Intermolecular interactions and gel properties of composite agglomerative networks based on oppositely charged polymers: Effects of pH and ionic strength

Abstract

The effects of pH and ionic strength on the intermolecular interactions and gel properties—textural and mechanical properties, water holding capacity, and color— of kidney-bean-protein-isolate–sodium-alginate (KPI-SA) composite gels were investigated. According to the zeta potentials of KPI, SA, and KPI-SA in the pH range of 2.0–7.0, pH values of 3.0, 4.0, 5.0, and 7.0 were selected as the experimental conditions. Protein solubility and ATR-FTIR analysis results indicated that the forces for the formation of KPI-SA gels were different under different conditions.
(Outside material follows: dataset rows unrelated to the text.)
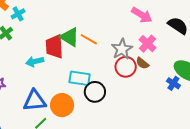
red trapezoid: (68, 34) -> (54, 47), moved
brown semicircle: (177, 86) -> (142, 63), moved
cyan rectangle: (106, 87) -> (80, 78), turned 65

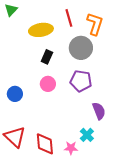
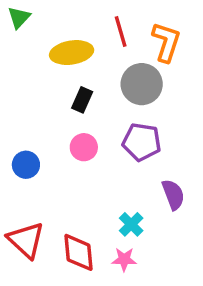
cyan cross: (87, 135) -> (131, 224), moved

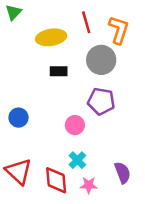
black rectangle: (82, 100) -> (59, 71), turned 66
pink circle: (84, 147) -> (75, 125), moved
purple semicircle: (173, 195) -> (123, 173), moved
cyan cross: (131, 224) -> (77, 160), moved

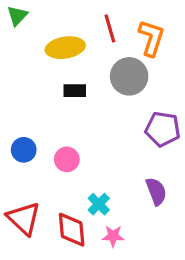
purple pentagon: (101, 101) -> (163, 129), moved
pink circle: (75, 125) -> (67, 159), moved
purple semicircle: (123, 173) -> (156, 191), moved

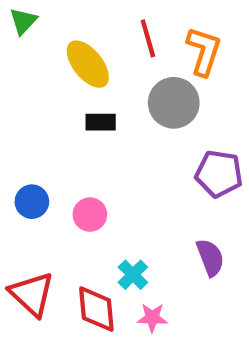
yellow ellipse: (65, 48) -> (88, 64), turned 60

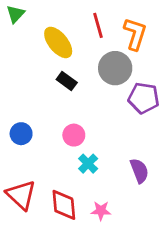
black rectangle: (101, 122) -> (67, 81), turned 36
purple pentagon: (219, 174) -> (144, 98), moved
pink circle: (90, 215) -> (74, 135), moved
cyan cross: (133, 275) -> (88, 164), moved

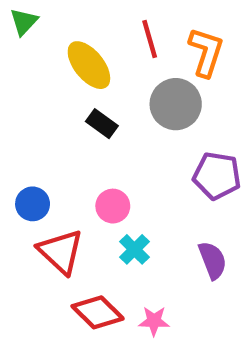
purple pentagon: (144, 98) -> (217, 176), moved
red triangle: (21, 195) -> (61, 252), moved
red diamond: (64, 205) -> (98, 312), turned -40

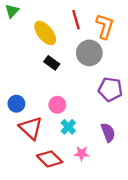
pink star: (154, 321) -> (82, 153), moved

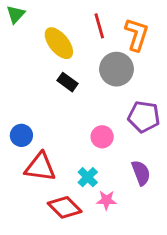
pink circle: (57, 105) -> (102, 137), moved
cyan cross: (68, 127) -> (88, 177), moved
red triangle: (31, 128) -> (40, 167), turned -35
Specifically, under neutral conditions (pH 7.0), hydrogen bonding was the most significant force, but when the pH (5.0) approached the isoelectric point (pI), hydrophobic interactions became dominant. Furthermore, as the pH (4.0, 3.0) became lower than the pI, electrostatic association became the main force. With an increase in Ca2+ concentration (20–80 mg/mL), the hydrophobic interactions were gradually enhanced while the electrostatic association was first enhanced and then weakened. When the pH decreased or the ionic strength increased, the KPI-SA gel network gradually formed a uniform and dense honeycomb structure, and the gel texture and mechanical and water-holding properties improved accordingly. The obtained results suggest that moderate acidification and increased ionic strength are promising conditions to produce composite gels for use in the food industry and other fields.